Not much has changed on the surface; Eschalon is still a top-down isometric turn-based RPG that encourages you to go out there into the big open world and explore. Go on quests, find treasure, level up, and kill or be killed. (Although for the first little while it'll probably be the latter.) There's not much of a tutorial to be had, but a few minutes of fiddling around is enough to learn the ropes. The game is controlled with the mouse, and you simply click and hold to move your character in that direction, or click on something to interact. Whether that interaction is friendly or the sort of thing that involves an arrow through the back of one's head is entirely at your discretion.
If you're hoping to continue on as your character from the original game... well... you can't. Not really, anyway, even though everyone assumes you are that person. You have to start over as a fresh level one hero, and while this makes the game more accessible to newcomers, it might be a disappointment to players who had expected to import their old character and face off against even bigger challenges. Members of the fairer sex may be happy to see the game allows you to create female characters this time. Of course, no matter what, you're stuck with the same mannish brown-haired character sprite. I call her "Maude".
Other changes include the ability to set or remove various gameplay restrictions to get bonuses, new skills, and, my favourite, the addition of weather that affects gameplay. How, you may ask? Ever tried to light a torch in the middle of a rainstorm?
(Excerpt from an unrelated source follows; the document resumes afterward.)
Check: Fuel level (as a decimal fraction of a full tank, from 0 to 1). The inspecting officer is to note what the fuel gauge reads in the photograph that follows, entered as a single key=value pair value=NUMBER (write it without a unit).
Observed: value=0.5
Or cast a fireball during one? How about navigating in the dark during flashes of lightning? And you probably don't want to be forced to camp out on a frozen lake during a blizzard.
Analysis: There have been a lot of comparisons drawn between Eschalon and Oblivion, which sort of surprises me since the first thing I thought of when playing were the earlier Ultima titles mixed with a dose of Avernum. While I've always been the sort of party-pooper who prefers strong story over open world gameplay, I have to admit Eschalon does the latter really well. Upon receiving the main quest, I promptly ignored it and spent a week tramping around the landscape until I was Level Ridiculous and adorned in the rainments of the Gods. Not without trial and error, of course, since the game can be fairly punishing in the beginning, but once you gain a few levels and equip yourself with armor that doesn't shatter when you sneeze, you'll find the going a lot smoother.
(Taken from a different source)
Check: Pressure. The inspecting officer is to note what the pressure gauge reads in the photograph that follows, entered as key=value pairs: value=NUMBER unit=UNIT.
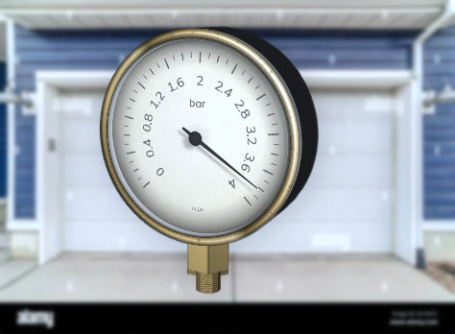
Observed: value=3.8 unit=bar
On the whole, the writing is actually rather good. But if you're hoping to create a charismatic and witty hero... don't. Your role in conversations is to sit there like a muppet while the NPCs deliver exposition, then deliver some variation on the ol', "Yes sir, no sir, may I have another, sir?" The plot is fairly standard for a game of this type, centering around your quest for the Daily Magical MacGuffin, and of course you'll find crosses and double-crosses aplenty. But purely as a vehicle to drive the experience, it works well within the setting and serves to take you to a lot of different locales.
Most of my complaints with Eschalon are purely mechanical in nature. The complete absence of path finding is annoying, especially coupled with how slowly your hero moves. Mediocre enemy AI makes even boss battles relatively easy. But for me, personally, the biggest downside is how sparsely populated the world is. Most areas are massive, and it's such a shame that you can spend so long tramping from one side of the map to another and only encounter a few enemies, and virtually no people. Even the towns and cities are largely bare, and the overall feeling is that the world is a stage staffed by a skeleton crew of actors. A few more travelers, a few more random encounters or NPCs with something to say, would have gone a long way towards improving the immersion of the whole experience.
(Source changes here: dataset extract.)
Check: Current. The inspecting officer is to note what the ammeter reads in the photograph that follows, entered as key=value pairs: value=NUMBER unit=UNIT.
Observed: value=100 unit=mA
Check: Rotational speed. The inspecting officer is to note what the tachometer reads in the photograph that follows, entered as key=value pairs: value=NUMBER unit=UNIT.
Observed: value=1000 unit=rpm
But even with those quibbles, ultimately, Eschalon: Book II is just a whole lot of fun. Fans of classic top-down RPGs will find a lot to like, and the large world not only encourages exploration, it rewards it, with secrets and treasure hidden in some surprising places. There's also a bonus add-on adventure called The Secret of Fathamurk that will be included for free in an upcoming update, and add another 5-10 hours of playtime. You can expect to play for a long while anyway if you're intent on uncovering everything. Eschalon: Book II is a solid, fun title with a lot to offer, and is definitely worth a look. After all, how many RPGs can you say you've caught tapeworms from a corpse in lately? Sounds like good, clean family fun to me.